▶ **ACTIVITY A**: According to the Pan Cam article, how many feet does one world unit equal?

▶ **GIVEN TEXT**:
═══

Panoramic camera mode
From Halopedia, the Halo wiki
Panoramic camera mode, commonly shortened to Pan Cam, is a feature that Bungie and 343 Industries added to Halo 3, Halo 3: ODST, Halo: Reach, Halo 4, and Halo: The Master Chief Collection. It is used by many players as a way to force the camera out of any map while in the Theater, and its use is permitted for screenshots, Film Clips, and other files.
Show coordinates/camera mode
The Show Coordinates mode displays the exact location of the camera, its rotation (in degrees), its speed, and the current camera mode. Pan Cam itself cannot be enabled until coordinates are displayed.
- Start a custom game or Campaign session with your network mode set to “System Link” or “My Xbox 360.”
- Reset your button layout to the default.
- Press and hold the proper button combination for your game to show camera coordinates on-screen.
- Halo 3 and Halo 3: ODST: LB + RB + LS + A + D-Pad UP.
- Halo: Reach: B + X + RS + D-Pad UP.
- Halo 4: A + B + X + D-Pad UP.
Reading the coordinates
Coordinates are displayed in white, sans-serif font, aligned to in the upper-left corner of the screen. The coordinates consist of three space-separated numbers, followed by a slash, followed by two more space-separated numbers, another slash, another number, and then either "[normal]" or "[pan-cam]". Here is an example of coordinates that may be shown:
- 212.377 159.564 137.233 / 91 -1.74 / 1.000 [normal]
The first three numbers are coordinates showing the camera's exact position in the map, relative to the map's centerpoint. The first two coordinates are the camera's lateral position; the third coordinate is the vertical position. You can never go farther than ±50000.000 world units from any map's center, though no map's playable area ever comes close to that size.
The next two numbers show the camera's angle of rotation in degrees. The first value shows your lateral orientation—if it's 0, you're looking east; if it's 90, you're looking north. The second value is your vertical orientation—if it's 0 or 180, the camera is level; if it's 90, the camera is looking straight up; and if it's -90 or 270, the camera is looking straight down.
The third number is the camera's speed, which can only be adjusted while in Pan Cam mode. Following that is the current camera mode.
Uses for coordinates
Coordinates can be useful when taking aerial photos of a map, to identify which way is north. They can be used to measure distances, as one world unit equals to ten feet. By taking note of the coordinates of an area in a Campaign level's cutscenes, it is also possible to "break into" the areas in the cutscenes when using the Pan Cam to glitch the camera outside the level boundaries (as described below). All cutscenes are rendered in real time, so all areas shown in cutscenes have to be hidden somewhere in a level. As an example, the coordinates above are where you can find the Ark as seen from space in the opening cutscene of the level of the same name -- it's hidden beneath the level boundaries. Near the start of that same level, you can also find the Shadow of Intent's bridge, hidden behind a cliff face.
Pan Cam is little more than a set of alternate controls. These alternate controls, however, provide a previously-hidden function—the ability to change the camera's movement speed—that can be used to force the camera outside a level's boundaries.

═══

▶ **RECORDS SHOWN**:
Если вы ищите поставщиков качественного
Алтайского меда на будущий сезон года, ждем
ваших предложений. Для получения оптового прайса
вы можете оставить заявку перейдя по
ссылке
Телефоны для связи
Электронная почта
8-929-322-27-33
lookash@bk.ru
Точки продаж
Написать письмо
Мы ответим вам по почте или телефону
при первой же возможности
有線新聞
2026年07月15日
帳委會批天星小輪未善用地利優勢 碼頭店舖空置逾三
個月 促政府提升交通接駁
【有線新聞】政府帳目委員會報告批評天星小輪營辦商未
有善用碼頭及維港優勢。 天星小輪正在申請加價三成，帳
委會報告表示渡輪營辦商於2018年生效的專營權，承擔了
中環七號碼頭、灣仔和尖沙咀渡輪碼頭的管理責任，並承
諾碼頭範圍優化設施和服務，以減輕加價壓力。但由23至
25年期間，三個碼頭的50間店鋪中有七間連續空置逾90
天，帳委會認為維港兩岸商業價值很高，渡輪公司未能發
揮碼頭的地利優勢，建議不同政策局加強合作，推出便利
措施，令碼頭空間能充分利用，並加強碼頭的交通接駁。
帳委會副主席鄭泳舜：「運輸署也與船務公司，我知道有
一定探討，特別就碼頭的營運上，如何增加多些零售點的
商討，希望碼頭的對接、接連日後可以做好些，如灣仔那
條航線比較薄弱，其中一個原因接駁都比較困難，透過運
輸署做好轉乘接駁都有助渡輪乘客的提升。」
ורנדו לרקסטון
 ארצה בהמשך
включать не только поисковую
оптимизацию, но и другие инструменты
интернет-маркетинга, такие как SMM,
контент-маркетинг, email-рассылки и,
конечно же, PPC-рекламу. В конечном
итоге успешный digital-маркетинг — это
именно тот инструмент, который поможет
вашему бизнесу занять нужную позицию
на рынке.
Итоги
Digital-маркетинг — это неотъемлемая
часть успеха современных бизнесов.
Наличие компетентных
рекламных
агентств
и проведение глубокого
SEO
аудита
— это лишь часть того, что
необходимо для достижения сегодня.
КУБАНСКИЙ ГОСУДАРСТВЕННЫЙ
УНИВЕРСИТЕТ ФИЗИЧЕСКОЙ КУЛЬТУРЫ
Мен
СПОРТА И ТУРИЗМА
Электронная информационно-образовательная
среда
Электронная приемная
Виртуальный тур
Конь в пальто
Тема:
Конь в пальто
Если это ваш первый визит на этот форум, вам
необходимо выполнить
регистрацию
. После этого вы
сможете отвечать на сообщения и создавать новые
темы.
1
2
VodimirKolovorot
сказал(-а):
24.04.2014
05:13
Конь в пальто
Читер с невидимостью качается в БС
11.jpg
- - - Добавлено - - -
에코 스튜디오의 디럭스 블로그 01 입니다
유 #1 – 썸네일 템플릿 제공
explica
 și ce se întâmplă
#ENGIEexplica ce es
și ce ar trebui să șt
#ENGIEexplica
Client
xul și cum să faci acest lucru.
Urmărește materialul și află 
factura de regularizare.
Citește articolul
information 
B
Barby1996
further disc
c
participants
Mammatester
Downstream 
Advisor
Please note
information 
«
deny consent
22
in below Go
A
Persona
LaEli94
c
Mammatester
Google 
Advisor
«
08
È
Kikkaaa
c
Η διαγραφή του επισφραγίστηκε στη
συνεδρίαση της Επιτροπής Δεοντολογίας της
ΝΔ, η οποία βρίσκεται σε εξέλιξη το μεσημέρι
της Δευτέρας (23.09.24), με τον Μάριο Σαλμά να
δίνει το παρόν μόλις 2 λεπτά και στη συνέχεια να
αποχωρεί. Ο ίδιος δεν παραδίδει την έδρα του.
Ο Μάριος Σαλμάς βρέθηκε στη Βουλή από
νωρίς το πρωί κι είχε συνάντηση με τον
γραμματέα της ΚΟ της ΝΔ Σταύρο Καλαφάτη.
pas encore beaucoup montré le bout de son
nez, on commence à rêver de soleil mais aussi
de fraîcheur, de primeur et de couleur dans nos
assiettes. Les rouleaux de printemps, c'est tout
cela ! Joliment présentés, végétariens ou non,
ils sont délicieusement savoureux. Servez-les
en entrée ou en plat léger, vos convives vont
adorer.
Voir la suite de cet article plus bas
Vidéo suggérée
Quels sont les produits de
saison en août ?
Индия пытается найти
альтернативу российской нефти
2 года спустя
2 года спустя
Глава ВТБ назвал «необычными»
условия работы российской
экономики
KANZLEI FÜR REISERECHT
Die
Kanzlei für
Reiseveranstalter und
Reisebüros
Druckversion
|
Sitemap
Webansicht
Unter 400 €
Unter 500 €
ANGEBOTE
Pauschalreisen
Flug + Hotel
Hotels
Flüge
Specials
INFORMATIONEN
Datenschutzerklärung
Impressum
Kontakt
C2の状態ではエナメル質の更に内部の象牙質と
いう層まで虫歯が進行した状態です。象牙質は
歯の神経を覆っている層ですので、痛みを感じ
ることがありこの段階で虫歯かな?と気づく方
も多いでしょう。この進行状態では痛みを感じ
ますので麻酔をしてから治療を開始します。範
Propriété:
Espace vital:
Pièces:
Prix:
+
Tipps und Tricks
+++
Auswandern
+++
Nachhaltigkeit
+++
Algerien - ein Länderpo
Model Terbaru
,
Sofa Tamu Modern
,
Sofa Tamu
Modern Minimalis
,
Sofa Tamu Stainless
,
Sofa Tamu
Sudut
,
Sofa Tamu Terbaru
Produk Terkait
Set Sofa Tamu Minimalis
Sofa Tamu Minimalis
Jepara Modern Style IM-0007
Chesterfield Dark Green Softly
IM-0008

═══

▶ **ACTIVITY B**: Please reproduce the rows verbatim, starting from their first line up to and including the line that contains "și ce ar trebui să șt".

▶ **EXERCISE ANSWER A**: One world unit equals ten feet.

▶ **EXERCISE ANSWER B**:
Если вы ищите поставщиков качественного
Алтайского меда на будущий сезон года, ждем
ваших предложений. Для получения оптового прайса
вы можете оставить заявку перейдя по
ссылке
Телефоны для связи
Электронная почта
8-929-322-27-33
lookash@bk.ru
Точки продаж
Написать письмо
Мы ответим вам по почте или телефону
при первой же возможности
有線新聞
2026年07月15日
帳委會批天星小輪未善用地利優勢 碼頭店舖空置逾三
個月 促政府提升交通接駁
【有線新聞】政府帳目委員會報告批評天星小輪營辦商未
有善用碼頭及維港優勢。 天星小輪正在申請加價三成，帳
委會報告表示渡輪營辦商於2018年生效的專營權，承擔了
中環七號碼頭、灣仔和尖沙咀渡輪碼頭的管理責任，並承
諾碼頭範圍優化設施和服務，以減輕加價壓力。但由23至
25年期間，三個碼頭的50間店鋪中有七間連續空置逾90
天，帳委會認為維港兩岸商業價值很高，渡輪公司未能發
揮碼頭的地利優勢，建議不同政策局加強合作，推出便利
措施，令碼頭空間能充分利用，並加強碼頭的交通接駁。
帳委會副主席鄭泳舜：「運輸署也與船務公司，我知道有
一定探討，特別就碼頭的營運上，如何增加多些零售點的
商討，希望碼頭的對接、接連日後可以做好些，如灣仔那
條航線比較薄弱，其中一個原因接駁都比較困難，透過運
輸署做好轉乘接駁都有助渡輪乘客的提升。」
ורנדו לרקסטון
 ארצה בהמשך
включать не только поисковую
оптимизацию, но и другие инструменты
интернет-маркетинга, такие как SMM,
контент-маркетинг, email-рассылки и,
конечно же, PPC-рекламу. В конечном
итоге успешный digital-маркетинг — это
именно тот инструмент, который поможет
вашему бизнесу занять нужную позицию
на рынке.
Итоги
Digital-маркетинг — это неотъемлемая
часть успеха современных бизнесов.
Наличие компетентных
рекламных
агентств
и проведение глубокого
SEO
аудита
— это лишь часть того, что
необходимо для достижения сегодня.
КУБАНСКИЙ ГОСУДАРСТВЕННЫЙ
УНИВЕРСИТЕТ ФИЗИЧЕСКОЙ КУЛЬТУРЫ
Мен
СПОРТА И ТУРИЗМА
Электронная информационно-образовательная
среда
Электронная приемная
Виртуальный тур
Конь в пальто
Тема:
Конь в пальто
Если это ваш первый визит на этот форум, вам
необходимо выполнить
регистрацию
. После этого вы
сможете отвечать на сообщения и создавать новые
темы.
1
2
VodimirKolovorot
сказал(-а):
24.04.2014
05:13
Конь в пальто
Читер с невидимостью качается в БС
11.jpg
- - - Добавлено - - -
에코 스튜디오의 디럭스 블로그 01 입니다
유 #1 – 썸네일 템플릿 제공
explica
 și ce se întâmplă
#ENGIEexplica ce es
și ce ar trebui să șt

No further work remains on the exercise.